**Action item**
In the text on the affiliate recommendation framework, rewrite the part between "The last stage" and "the final list.", inclusive, with "seamless" replaced by "end-to-end".

From transaction timestamps, several temporal attributes were computed, including month, day of week, hour, quarter, season, and a weekend indicator. This process resulted in a temporal feature table containing 22,427 records and a transaction-level table with 22,749 records. These outputs were subsequently aggregated into pair-level collaborative priors, such as transaction counts per pair, affiliate and seller totals, a simple density proxy, and a recency-weighted trend indicator. Overall, this setup enabled evaluation of the full recommendation pipeline on real behavioral data, despite the known limitations of public datasets.

3.3. Model Architecture

Our recommendation framework operates in three main stages. The first entails feature assembly using structured affiliate, seller, and pair-interaction signals derived from the engineered dataset.

In the second stage, a candidate generation module is deployed. This stage narrows the focus to a smaller pool of potential matches for each affiliate using embedding-based retrieval optimized for scalability and recall rather than fine-grained accuracy. It is also more strongly concerned with filtering than with perfect ranking. The model then progresses to the ranking stage, which involves sophisticated features and fine-tuned algorithms, such as ListNet or DCN, to optimize list-wise ordering under NDCG- and MAP-based objectives.

The last stage involves postprocessing the results, which includes explicitly defining diversity reranking, coverage balancing, and popularity controls to ensure that the output lists are equitable and varied. The seamless flow of the system is summarized in Figure 13.

This modular design supports real-time retrieval, interpretable ranking, and controlled fairness adjustments in the final list.

3.4. Stage A: Setup and Splits

The first step in the methodology was to determine an optimal design for the dataset. To ensure unbiased evaluation, the data split strategy must prevent temporal leakage and pair reuse. In this case, we used strict time-aware splitting, which separates the training, validation, and testing data according to timestamps. Older data were used for training, while newer data were set aside for validation and testing to reflect realistic future prediction situations. To prevent leakage, we ensured that no pairs of affiliates and sellers overlapped between the training and test sets. This prevents the memorization of specific affiliate–seller links and avoids artificially inflated performance scores.

Another critical part of the process was cold-start tagging as illustrated in Figure 14. When a test set contains affiliates or sellers missing in training, they are considered cold-start users or items. Cold-start tagging allowed us to separately evaluate the performance of unseen affiliates or sellers, which is necessary given the high affiliate cold-start rate noted earlier. Cold-start situations are prevalent in real-world applications, so explicit segmentation ensures the transparent reporting of warm-start versus cold-start performance. This design supports fair, leakage-free evaluation and forms the basis for reproducible benchmarking.

3.5. Stage B: Labels and Sampling

This section outlines the labels and the sampling approach taken to train the model. Labels formalize the supervision signal for both retrieval and ranking models and ensure reproducible training across experiments.

3.5.1. Hard Labels: Conversions

Hard labels represent the most powerful feedback, and in our work, we considered a conversion to be a hard label. In affiliate marketing, a conversion occurs when an affiliate takes an action that results in a sale or transactional outcome with a seller. There is either conversion or no conversion; hence, the label is binary. Conversion events are extremely sparse, which requires complementary supervision to avoid overfitting to rare events. In many cases, an impression or a click occurs without a transaction.

**Extracted data**
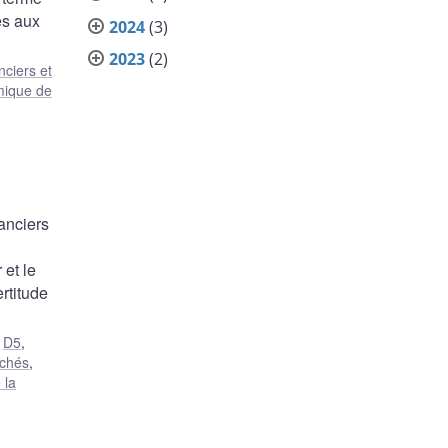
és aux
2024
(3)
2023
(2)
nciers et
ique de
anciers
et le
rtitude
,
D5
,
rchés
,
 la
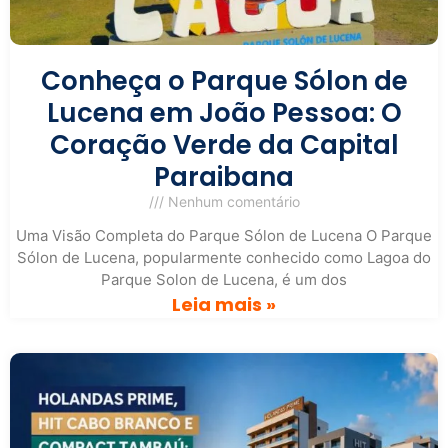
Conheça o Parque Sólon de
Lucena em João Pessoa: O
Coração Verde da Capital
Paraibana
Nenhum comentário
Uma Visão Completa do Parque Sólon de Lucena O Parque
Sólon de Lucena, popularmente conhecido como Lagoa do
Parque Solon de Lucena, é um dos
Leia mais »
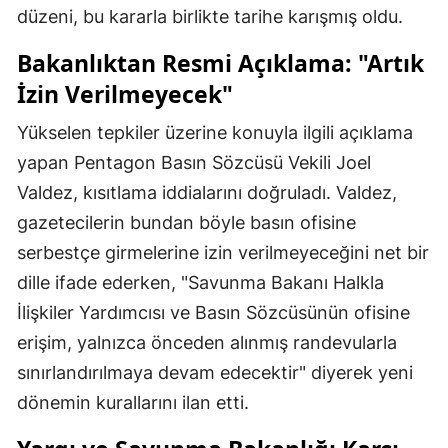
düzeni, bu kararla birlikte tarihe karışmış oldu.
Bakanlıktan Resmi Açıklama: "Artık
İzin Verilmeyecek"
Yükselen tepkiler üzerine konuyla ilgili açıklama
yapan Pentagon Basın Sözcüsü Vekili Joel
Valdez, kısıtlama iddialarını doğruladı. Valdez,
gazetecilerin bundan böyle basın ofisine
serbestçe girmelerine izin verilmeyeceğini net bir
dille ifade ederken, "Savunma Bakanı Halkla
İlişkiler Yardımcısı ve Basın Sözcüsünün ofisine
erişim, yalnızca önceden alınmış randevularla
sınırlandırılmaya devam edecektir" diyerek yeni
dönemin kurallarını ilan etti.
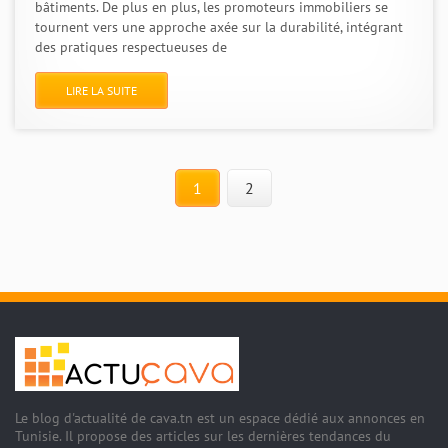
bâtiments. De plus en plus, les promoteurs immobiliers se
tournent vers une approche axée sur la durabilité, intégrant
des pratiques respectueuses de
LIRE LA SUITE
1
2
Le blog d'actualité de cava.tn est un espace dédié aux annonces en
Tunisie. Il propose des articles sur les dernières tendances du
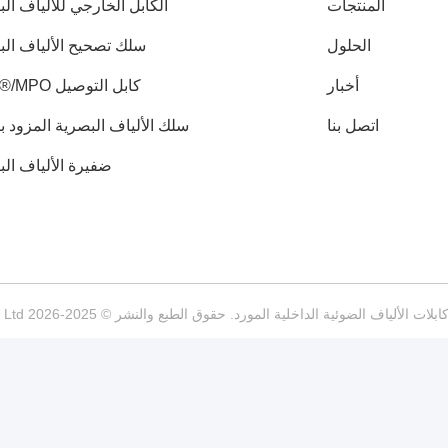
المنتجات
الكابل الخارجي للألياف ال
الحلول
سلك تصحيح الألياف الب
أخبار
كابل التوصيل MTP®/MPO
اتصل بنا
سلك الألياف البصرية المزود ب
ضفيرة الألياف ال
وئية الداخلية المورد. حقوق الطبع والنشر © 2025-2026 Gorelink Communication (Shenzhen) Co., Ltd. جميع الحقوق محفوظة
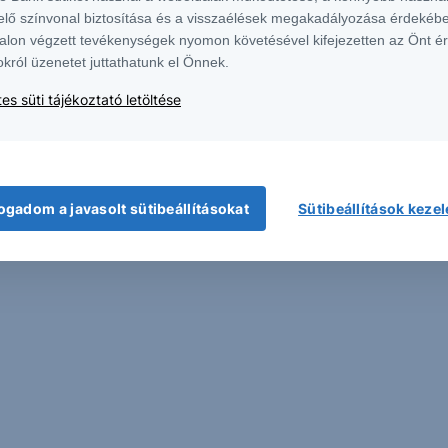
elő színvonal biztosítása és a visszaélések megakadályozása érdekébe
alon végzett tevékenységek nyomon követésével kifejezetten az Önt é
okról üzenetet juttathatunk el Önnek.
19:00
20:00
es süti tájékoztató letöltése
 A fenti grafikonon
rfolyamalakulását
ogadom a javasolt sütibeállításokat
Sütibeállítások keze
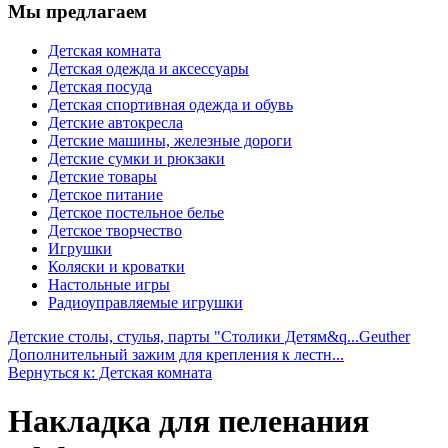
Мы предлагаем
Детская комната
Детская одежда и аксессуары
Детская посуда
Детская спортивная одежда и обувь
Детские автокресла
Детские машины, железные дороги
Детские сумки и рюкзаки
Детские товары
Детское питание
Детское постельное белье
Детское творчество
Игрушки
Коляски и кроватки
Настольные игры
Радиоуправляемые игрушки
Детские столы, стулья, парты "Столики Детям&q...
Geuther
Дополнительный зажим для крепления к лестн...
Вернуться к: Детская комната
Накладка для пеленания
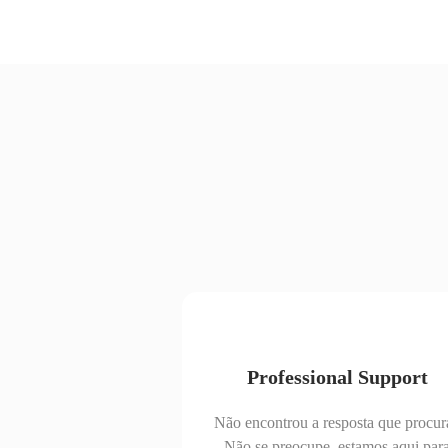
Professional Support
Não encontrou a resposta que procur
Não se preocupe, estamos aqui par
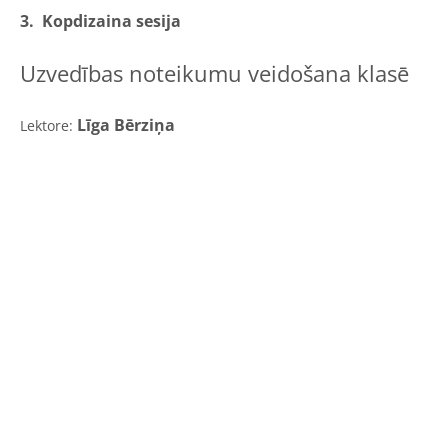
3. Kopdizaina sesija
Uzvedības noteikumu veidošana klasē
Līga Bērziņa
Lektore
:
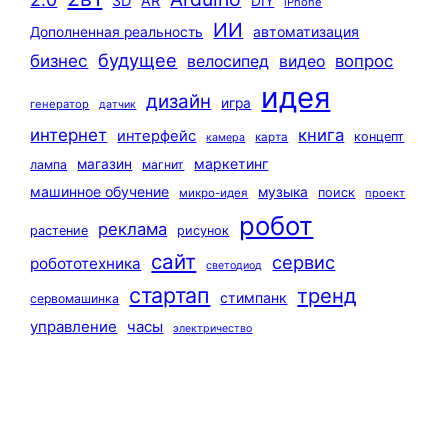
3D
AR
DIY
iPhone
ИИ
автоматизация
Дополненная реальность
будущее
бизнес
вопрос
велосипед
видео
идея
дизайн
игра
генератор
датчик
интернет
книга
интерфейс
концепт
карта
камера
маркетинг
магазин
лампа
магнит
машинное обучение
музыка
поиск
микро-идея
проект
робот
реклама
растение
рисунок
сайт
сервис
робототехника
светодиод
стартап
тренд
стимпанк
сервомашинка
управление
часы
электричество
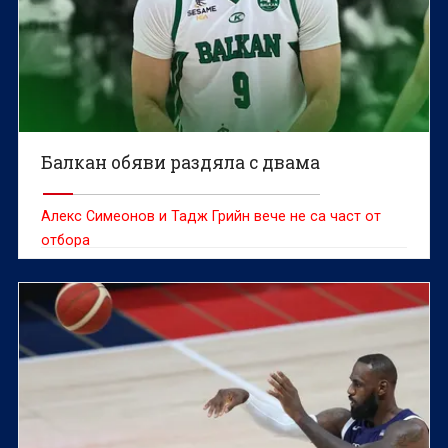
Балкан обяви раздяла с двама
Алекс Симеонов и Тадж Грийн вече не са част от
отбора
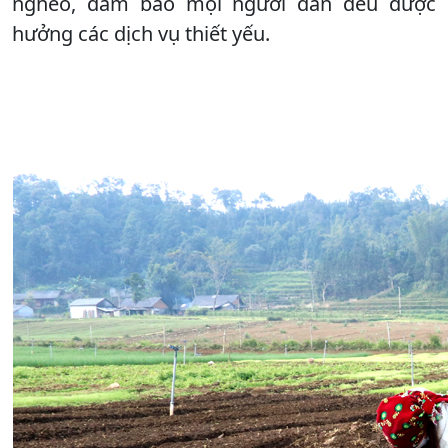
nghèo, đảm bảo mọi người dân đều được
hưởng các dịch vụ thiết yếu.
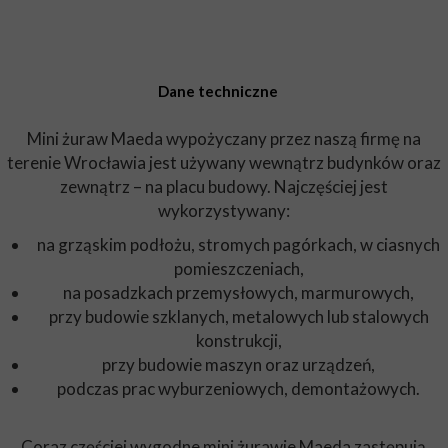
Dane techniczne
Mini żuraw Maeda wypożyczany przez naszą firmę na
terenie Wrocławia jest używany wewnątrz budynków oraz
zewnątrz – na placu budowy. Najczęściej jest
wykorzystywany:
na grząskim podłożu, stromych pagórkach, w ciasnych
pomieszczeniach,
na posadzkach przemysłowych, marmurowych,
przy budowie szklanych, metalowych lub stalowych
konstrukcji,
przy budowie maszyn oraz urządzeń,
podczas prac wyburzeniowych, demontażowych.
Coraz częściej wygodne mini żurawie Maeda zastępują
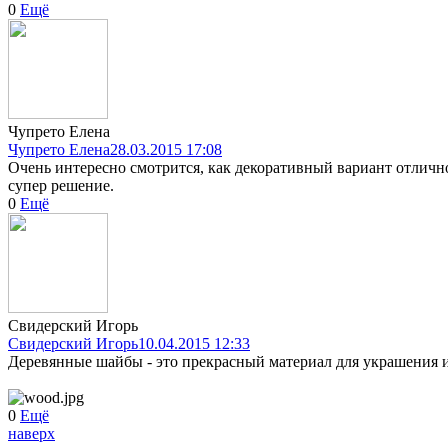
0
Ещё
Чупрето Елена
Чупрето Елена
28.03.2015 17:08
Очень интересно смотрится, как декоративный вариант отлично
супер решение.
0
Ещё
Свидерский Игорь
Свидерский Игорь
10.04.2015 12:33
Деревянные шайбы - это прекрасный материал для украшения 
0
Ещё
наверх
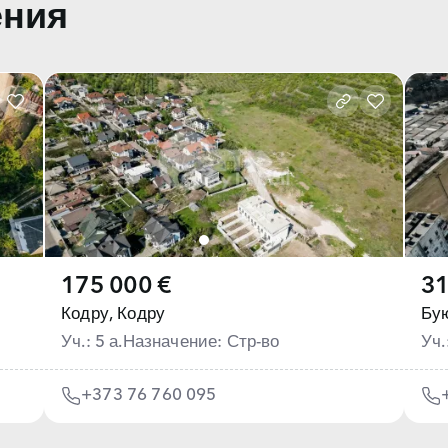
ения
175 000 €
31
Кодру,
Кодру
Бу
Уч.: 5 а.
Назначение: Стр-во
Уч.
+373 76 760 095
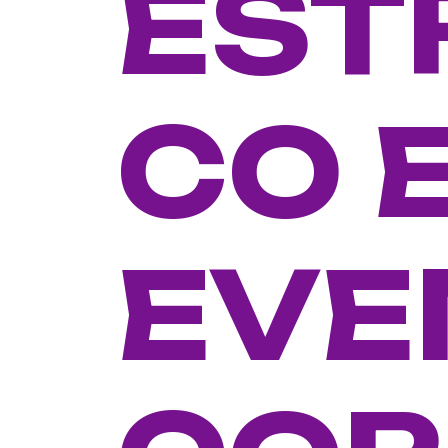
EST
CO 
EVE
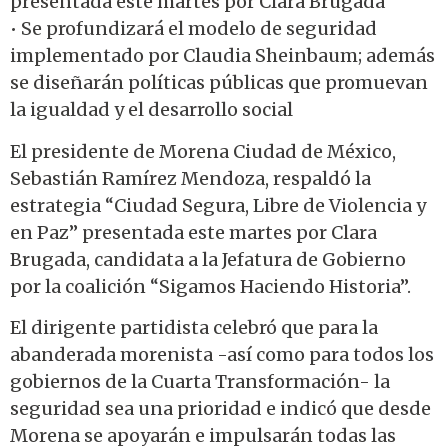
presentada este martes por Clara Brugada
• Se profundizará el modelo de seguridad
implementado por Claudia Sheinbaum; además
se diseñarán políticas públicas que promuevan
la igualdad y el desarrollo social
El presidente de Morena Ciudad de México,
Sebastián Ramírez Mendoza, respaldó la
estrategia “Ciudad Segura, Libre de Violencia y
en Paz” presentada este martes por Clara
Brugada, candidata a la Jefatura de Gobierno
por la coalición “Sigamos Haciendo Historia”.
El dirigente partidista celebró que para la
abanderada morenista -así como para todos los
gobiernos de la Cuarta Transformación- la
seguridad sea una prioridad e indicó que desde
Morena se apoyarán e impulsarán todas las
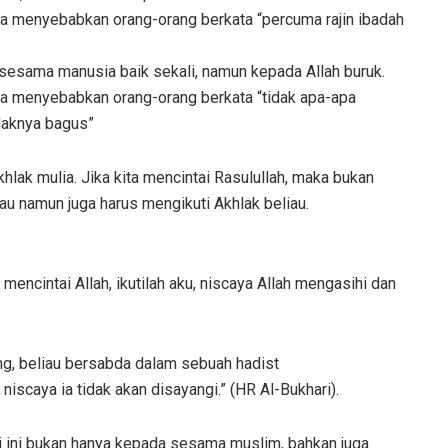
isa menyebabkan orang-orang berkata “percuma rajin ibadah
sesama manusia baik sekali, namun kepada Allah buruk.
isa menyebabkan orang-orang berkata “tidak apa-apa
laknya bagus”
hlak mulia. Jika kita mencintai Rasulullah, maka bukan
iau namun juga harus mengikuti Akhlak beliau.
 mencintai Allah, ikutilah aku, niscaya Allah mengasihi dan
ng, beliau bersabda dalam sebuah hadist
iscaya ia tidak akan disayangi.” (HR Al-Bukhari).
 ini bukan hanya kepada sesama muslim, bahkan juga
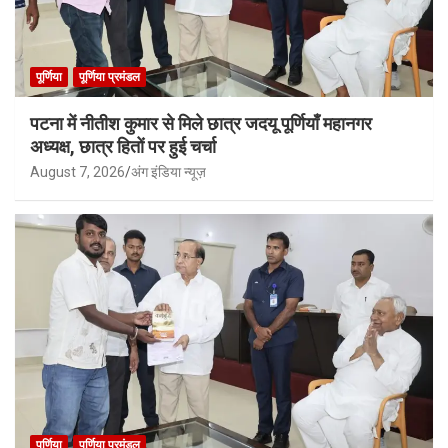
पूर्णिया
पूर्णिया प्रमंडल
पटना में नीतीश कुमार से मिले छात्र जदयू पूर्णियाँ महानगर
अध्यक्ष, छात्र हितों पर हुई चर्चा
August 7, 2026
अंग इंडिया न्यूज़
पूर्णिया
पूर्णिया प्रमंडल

**Task output**
The last stage involves postprocessing the results, which includes explicitly defining diversity reranking, coverage balancing, and popularity controls to ensure that the output lists are equitable and varied. The end-to-end flow of the system is summarized in Figure 13.

This modular design supports real-time retrieval, interpretable ranking, and controlled fairness adjustments in the final list.